O estado é crítico. O governo perdeu o pé nas sondagens e sabe que as medidas de austeridade irão piorar a situação. Sócrates e o seu chico-espertismo governativo cansam cada vez mais. Assim, é sem grande surpresa que o PS volta a usar o trunfo que guarda sempre na manga. E o ás de rosa esgota-se na jogada táctica do costume: depois de governar à direita dramatiza-se à esquerda utilizando a ameaça do regresso ao poder da direita encartada que, aliás, a sua governação empurrou ainda mais à direita na ânsia do centrão de não parecer Dupont e Dupont.
Pode não ser suficiente para fazer o governo sair do lume brando em que a direita o quer cozer, mas é por se sentir num estado crítico que o PS utiliza agora como recurso o discurso do papel do Estado na economia. Para as cabeças brilhantes do PS, pareciam matar-se assim dois coelhos de uma cajadada só: cola-se crise ao PSD e ao seu “neo-liberalismo”, deixa-se a esquerda fora de jogo e faz-se supor que a única alternativa para salvar o que resta do Estado-Providência seria o apoio às medidas de austeridade do governo.
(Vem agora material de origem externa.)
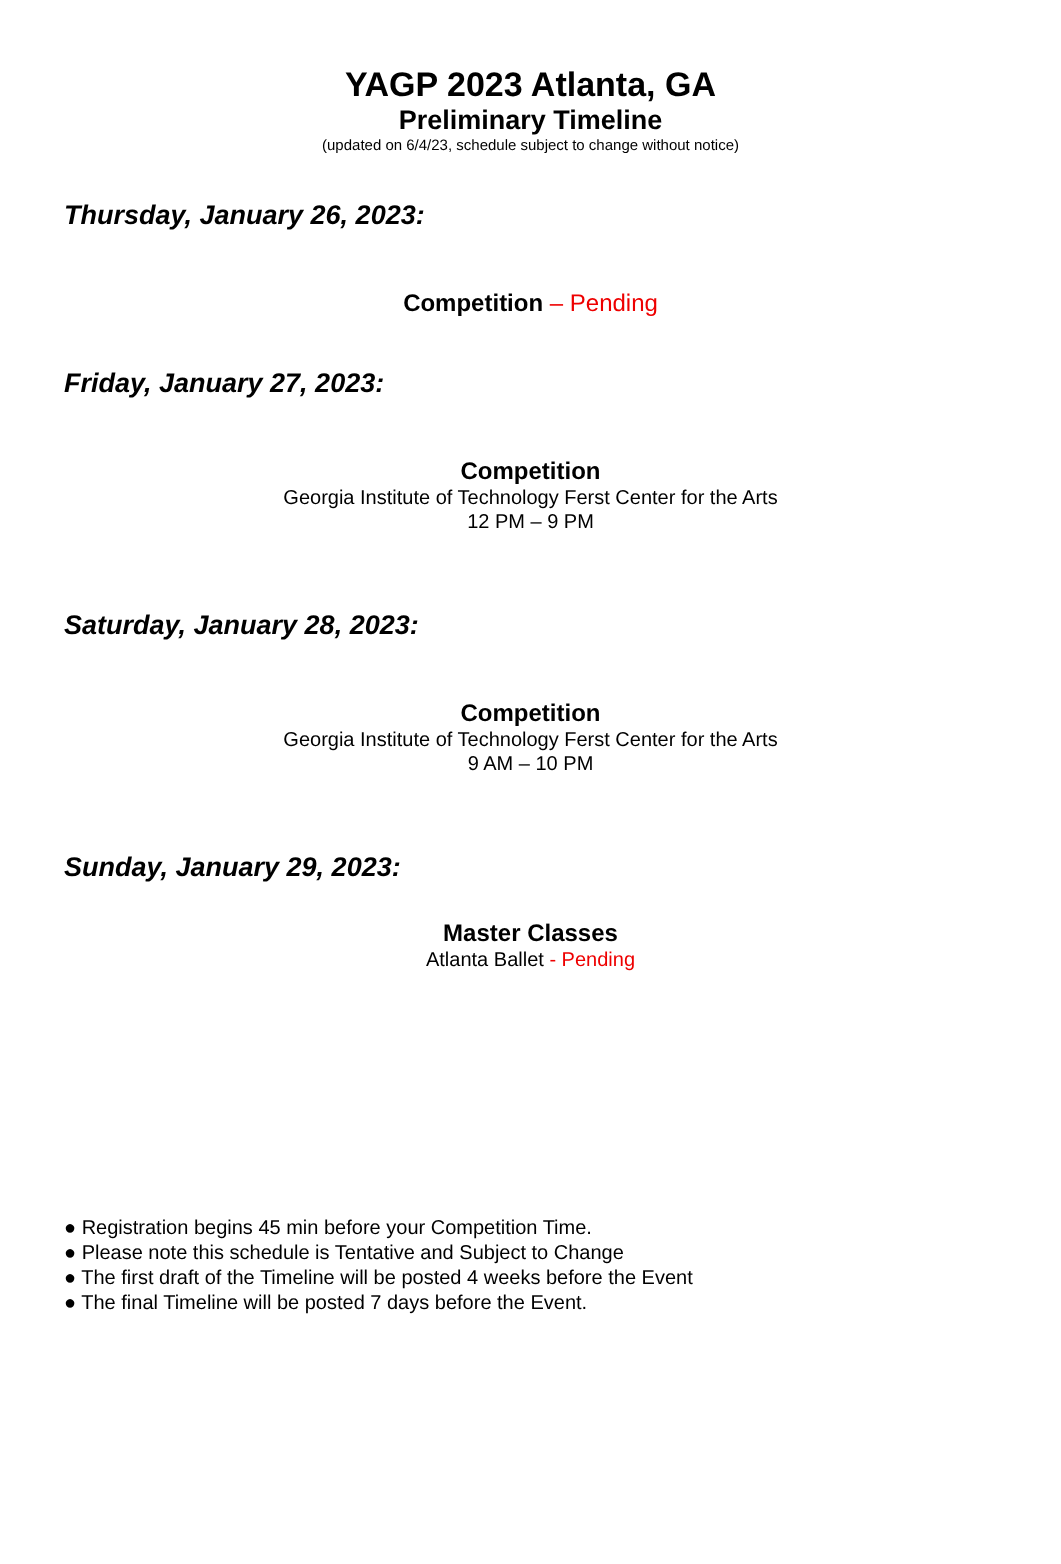YAGP 2023 Atlanta, GA
Preliminary Timeline
(updated on 6/4/23, schedule subject to change without notice)
Thursday, January 26, 2023:
Competition – Pending
Friday, January 27, 2023:
Competition
Georgia Institute of Technology Ferst Center for the Arts
12 PM – 9 PM
Saturday, January 28, 2023:
Competition
Georgia Institute of Technology Ferst Center for the Arts
9 AM – 10 PM
Sunday, January 29, 2023:
Master Classes
Atlanta Ballet - Pending
● Registration begins 45 min before your Competition Time.
● Please note this schedule is Tentative and Subject to Change
● The first draft of the Timeline will be posted 4 weeks before the Event
● The final Timeline will be posted 7 days before the Event.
Da mesma têmpera, e utilizando-se também aqui o epíteto “neoliberal” face à Comissão Europeia, é a amostra de nacionalismo encenado no caso da PT: quem participou nos processos de privatização e propõe mais privatizações de empresas estratégicas nacionais, quem se gabava da paternidade do tratado de Lisboa, quem impôs sem referendo o tratado constitucional europeu e apoiou as legislações europeias liberais, quem participou na farsa da invenção do mecanismo ineficaz das “golden shares” uma boa desculpa para justificar a venda de empresas públicas uma vez que o Estado teria sempre um seguro de vida?
Mas para lá das jogadas de circunstância existe um debate importante a fazer sobre o papel dos Estados na gestão desta crise do capitalismo e sobre o consenso alargado entre sociais-liberais, neoliberais e conservadores. De um certo ponto de vista, a crise económica teria existido devido aos erros do paradigma neoliberal que deveria ser substituído por um intervencionismo mínimo para “regular os excessos dos mercados”. Esse sonho de um intervencionismo mínimo e essa utopia reguladora dos mercados que mandam nos governos, maquilham a realidade das intervenções estatais feitas de um não-neoliberalismo interesseiro que endividou os Estados e abriu caminho para o regresso das receitas neoliberais de emagrecimento forçado dos Estados. Será esse sonho um novo caminho cor-de-rosa ou será este não-neoliberalismo apenas uma arma dos “mercados”, ou seja, dos especuladores?
Pierre Dardot, por exemplo («Qu’est-ce que la racionalité néoliberal ? Sa Généalogie, la question de la démocratie, le project alternatif», citado por Jan Malewski em Inprecor 562/3, Junho/Julho de 2010), responde sugerindo que existe uma nova estratégia de dominação que consiste em utilizar o próprio Estado enquanto “instrumento neoliberal”. Desta forma, para além da simplicidade do neoliberalismo do Estado mais que mínimo, do Estado guarda-nocturno, dedicado apenas a funções de segurança, haveria uma tecnologia de poder mais eficaz que reconhece a necessidade de intervenção do Estado na economia “para criar onde não existe e de seguida para fazer respeitar onde existe a norma da concorrência”. Já não a tentativa de acabar directamente com a segurança social mas a criação de condições que empurram para os fundos de pensão privados o bolo mais lucrativo dos descontos do trabalho. Já não a ideia de acabar com os sistemas públicos de saúde ou de educação mas a prática de suprimir/reduzir o rentável remetendo para o privado.
Seja como for, o PS parece encaixar perfeitamente nesta descrição. Se não acabou com o Estado-Providência promoveu a mercantilização do bem comum. E não é um novo fôlego da direita crítica do Estado nem o estado crítico do PS que alteram isto. Porque no seu discurso sobre o Estado não existe a réstia de esquerda social-democrata que alguns esperam, estando prontos novamente para embarcar na lógica do mal menor, para além do manobrismo eleitoralista existem apenas os interesses do capital. E este é o discurso de poder mais cínico de todos porque vende a austeridade e a destruição do chamado “modelo social europeu”, porque impõe a mais brutal inversão nas relações de forças entre trabalhadores/as e patrões da história recente, sob a capa do nacionalismo contra a concorrência internacional e sob a capa da defesa do Estado-Providência.